Exercise requirements –
From the material below, please set down exactly the lines starting with the one with "chg, 75: 19.84 -> 14" and going on through the one with "2024-04-21 07:38:59: 258 -> 276.4", without a single picture.

Records provided –

--- START ---

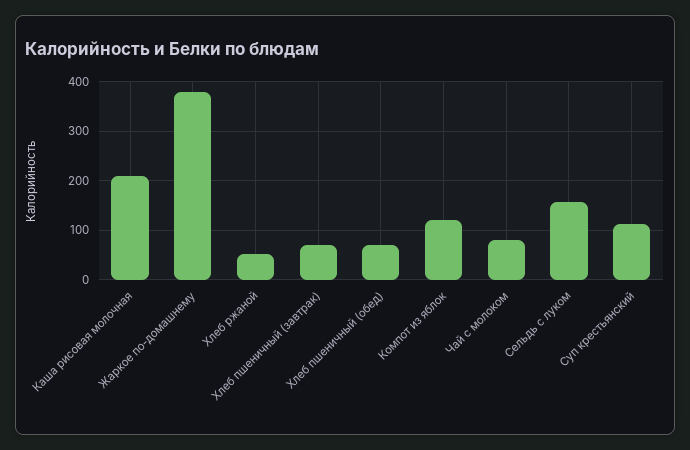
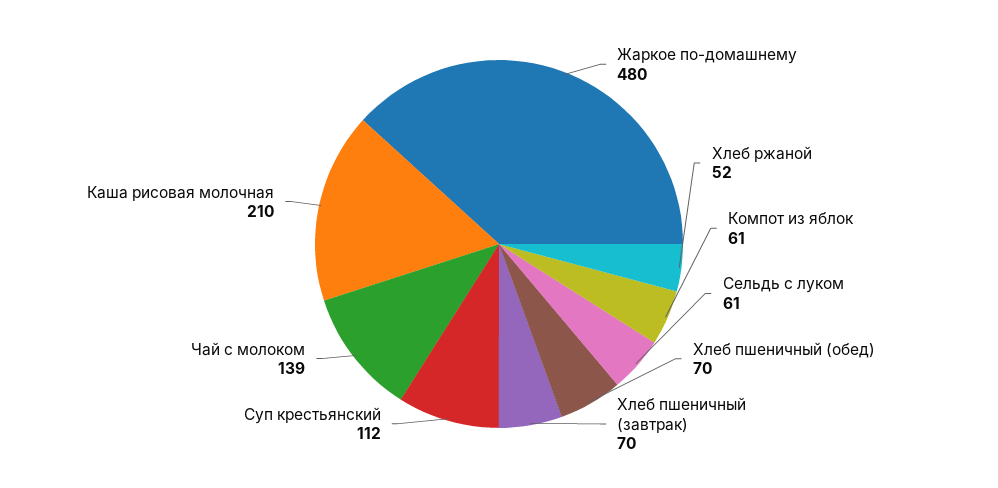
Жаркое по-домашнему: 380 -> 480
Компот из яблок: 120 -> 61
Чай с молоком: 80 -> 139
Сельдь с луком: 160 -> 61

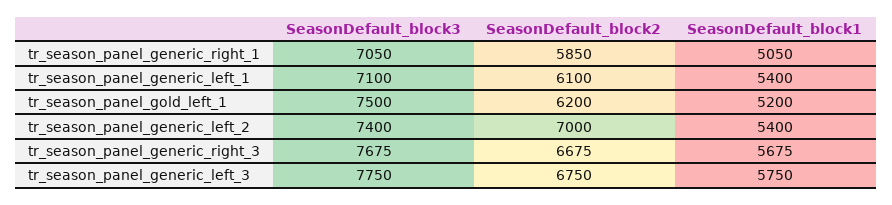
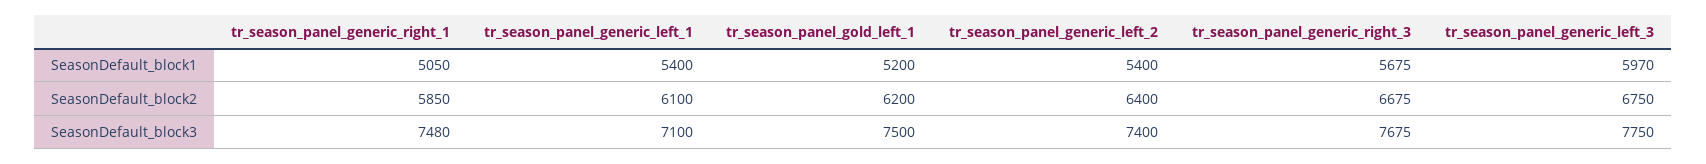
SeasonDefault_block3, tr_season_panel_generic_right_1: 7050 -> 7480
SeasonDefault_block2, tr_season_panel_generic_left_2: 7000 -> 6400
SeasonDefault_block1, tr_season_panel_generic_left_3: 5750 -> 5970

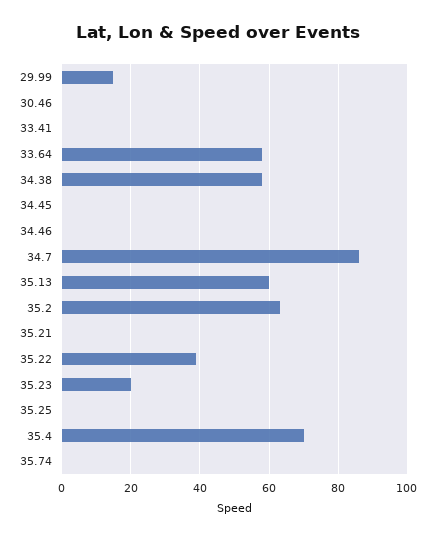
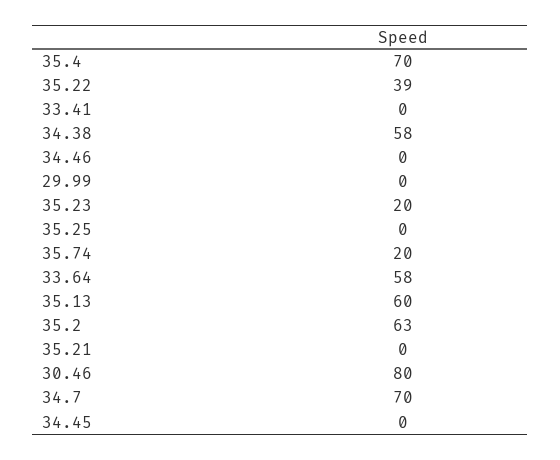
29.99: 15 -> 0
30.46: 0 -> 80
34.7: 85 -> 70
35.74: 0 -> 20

--- END ---
--- START ---

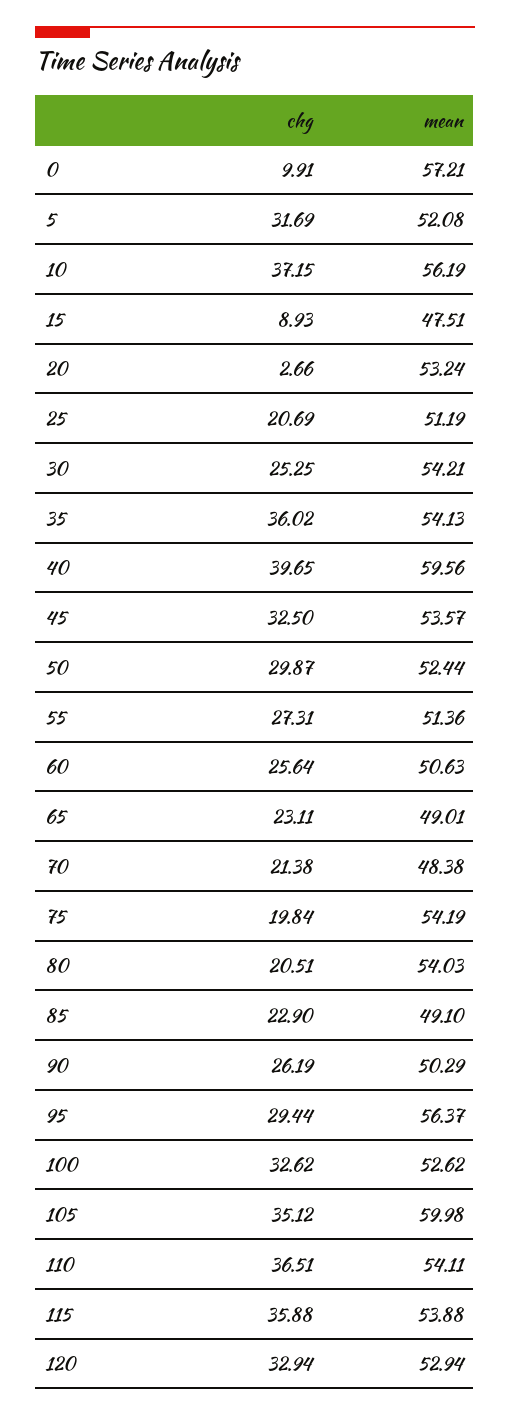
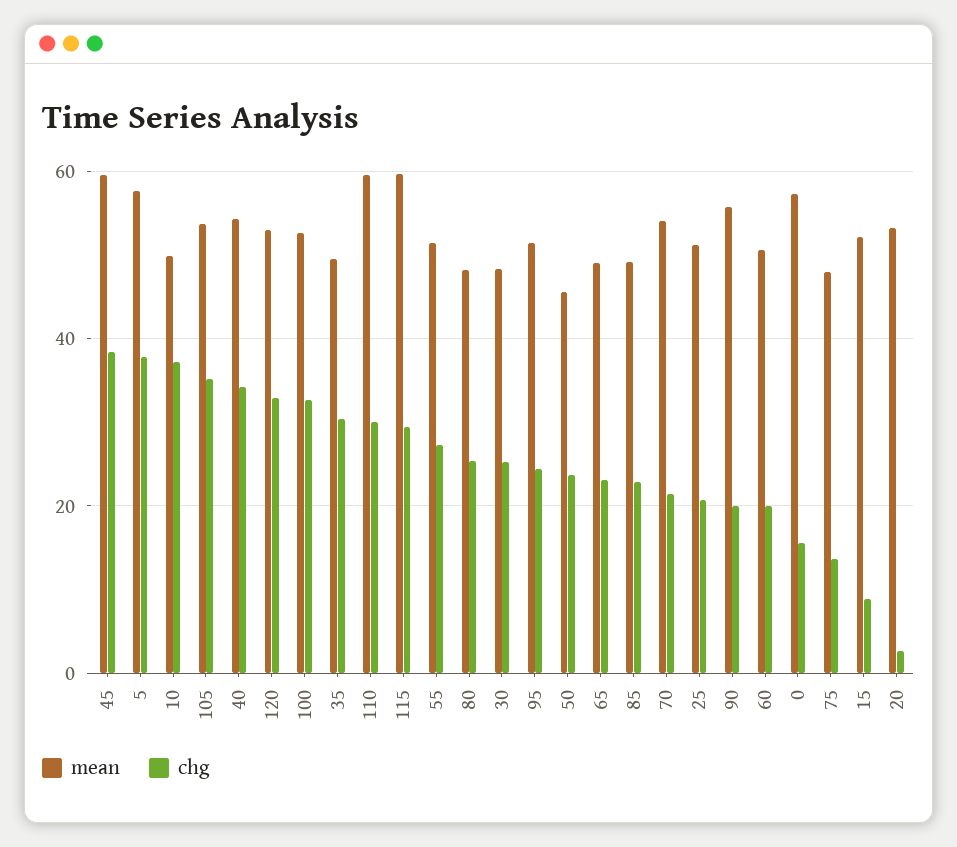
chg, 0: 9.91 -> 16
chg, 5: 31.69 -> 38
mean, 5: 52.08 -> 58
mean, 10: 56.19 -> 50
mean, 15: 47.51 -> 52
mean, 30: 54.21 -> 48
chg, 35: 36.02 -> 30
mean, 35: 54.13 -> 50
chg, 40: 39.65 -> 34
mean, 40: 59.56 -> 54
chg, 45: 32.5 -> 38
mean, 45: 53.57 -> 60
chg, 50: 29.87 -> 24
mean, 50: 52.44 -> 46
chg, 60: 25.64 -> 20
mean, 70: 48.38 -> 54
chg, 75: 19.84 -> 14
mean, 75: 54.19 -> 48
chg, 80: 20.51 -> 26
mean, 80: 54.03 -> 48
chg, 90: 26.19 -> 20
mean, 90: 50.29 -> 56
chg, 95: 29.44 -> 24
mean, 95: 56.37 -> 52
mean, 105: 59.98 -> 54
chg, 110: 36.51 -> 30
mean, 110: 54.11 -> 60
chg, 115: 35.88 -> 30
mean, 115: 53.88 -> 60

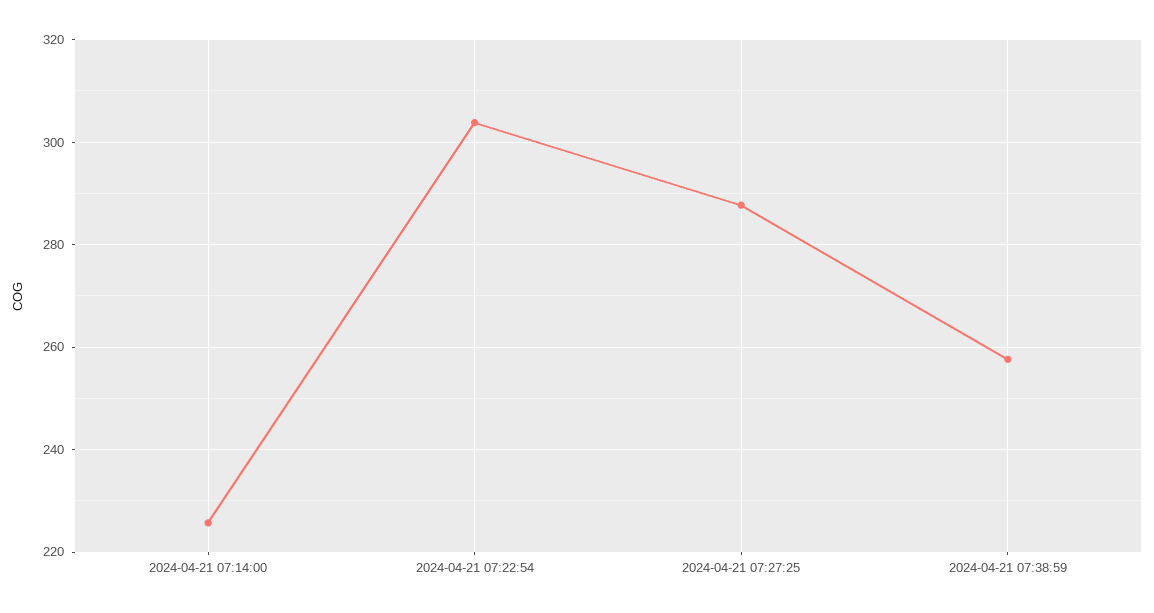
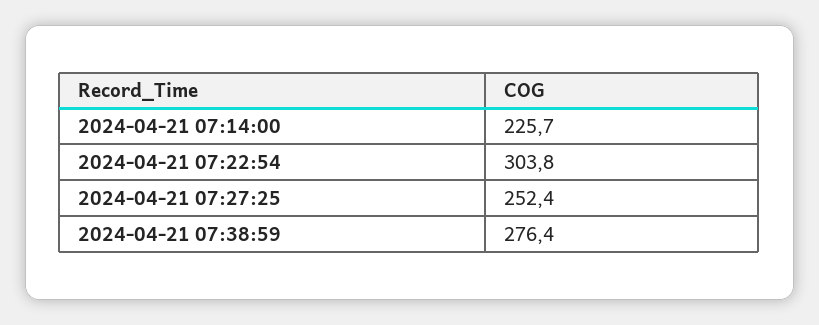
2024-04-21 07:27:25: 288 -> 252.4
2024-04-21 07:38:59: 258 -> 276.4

--- END ---
--- START ---

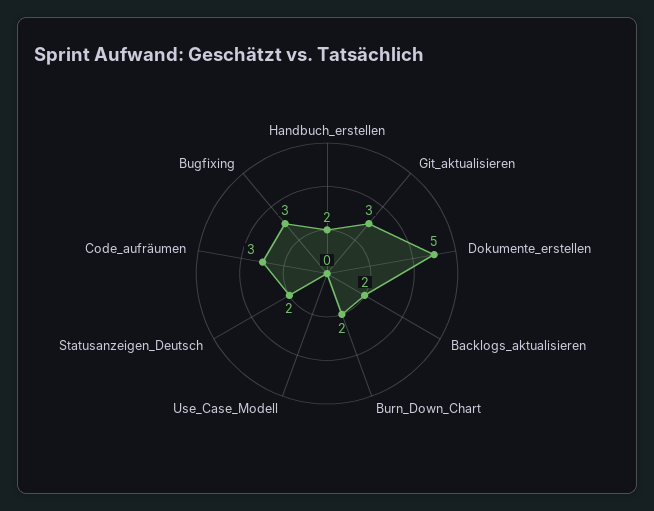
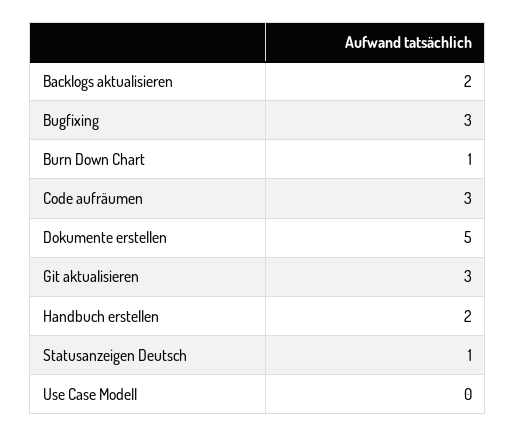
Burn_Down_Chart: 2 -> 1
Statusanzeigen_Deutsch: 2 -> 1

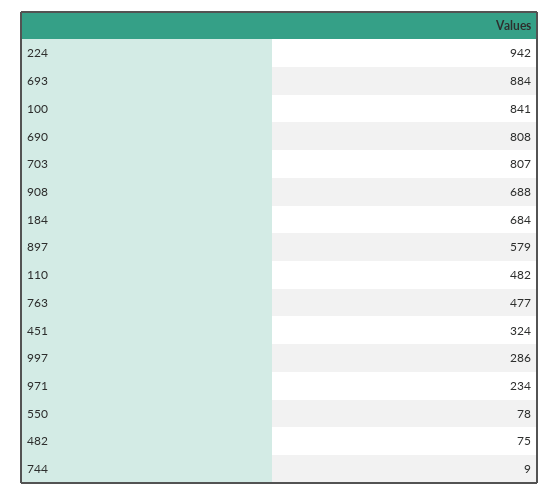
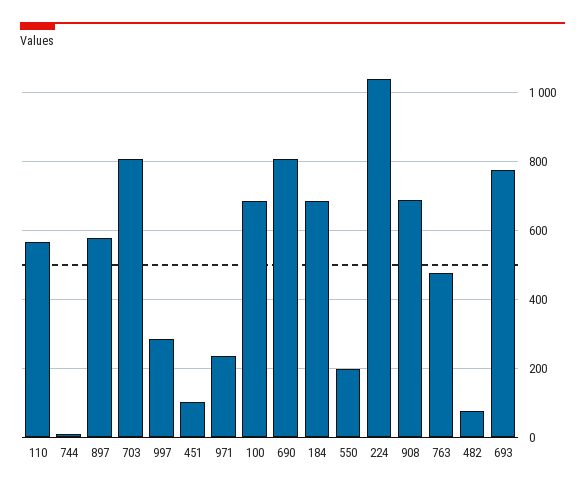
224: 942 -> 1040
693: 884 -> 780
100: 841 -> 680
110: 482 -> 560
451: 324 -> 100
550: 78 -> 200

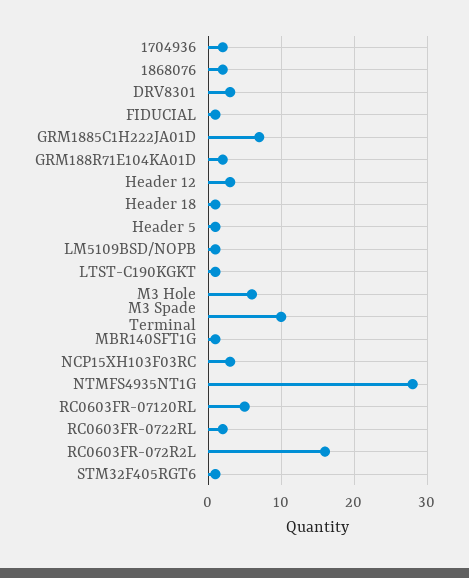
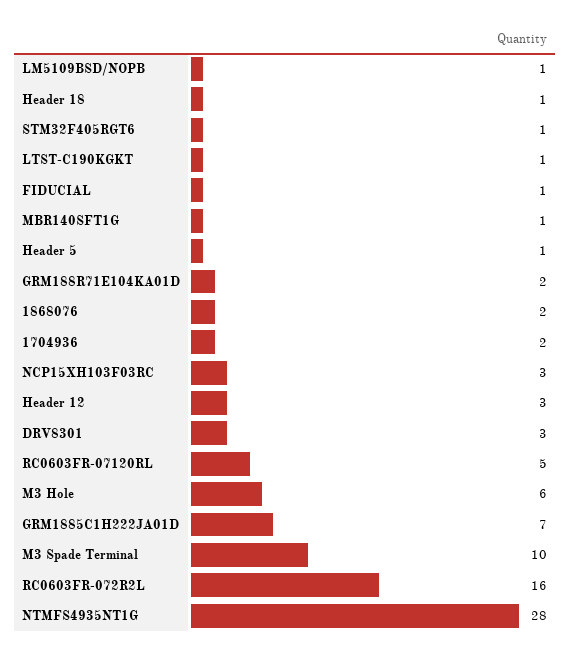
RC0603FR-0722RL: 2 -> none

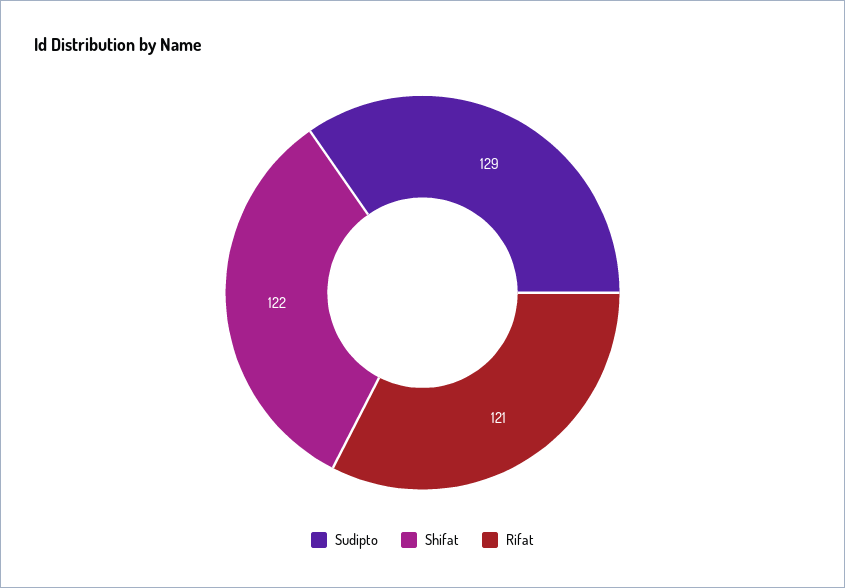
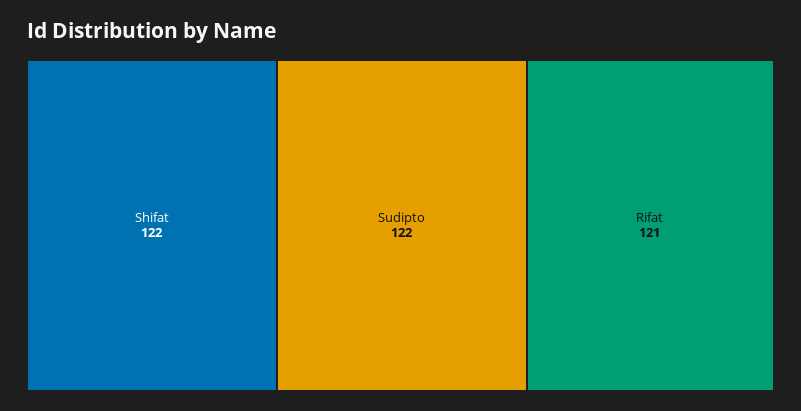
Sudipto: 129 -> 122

--- END ---

Task output –
chg, 75: 19.84 -> 14
mean, 75: 54.19 -> 48
chg, 80: 20.51 -> 26
mean, 80: 54.03 -> 48
chg, 90: 26.19 -> 20
mean, 90: 50.29 -> 56
chg, 95: 29.44 -> 24
mean, 95: 56.37 -> 52
mean, 105: 59.98 -> 54
chg, 110: 36.51 -> 30
mean, 110: 54.11 -> 60
chg, 115: 35.88 -> 30
mean, 115: 53.88 -> 60

2024-04-21 07:27:25: 288 -> 252.4
2024-04-21 07:38:59: 258 -> 276.4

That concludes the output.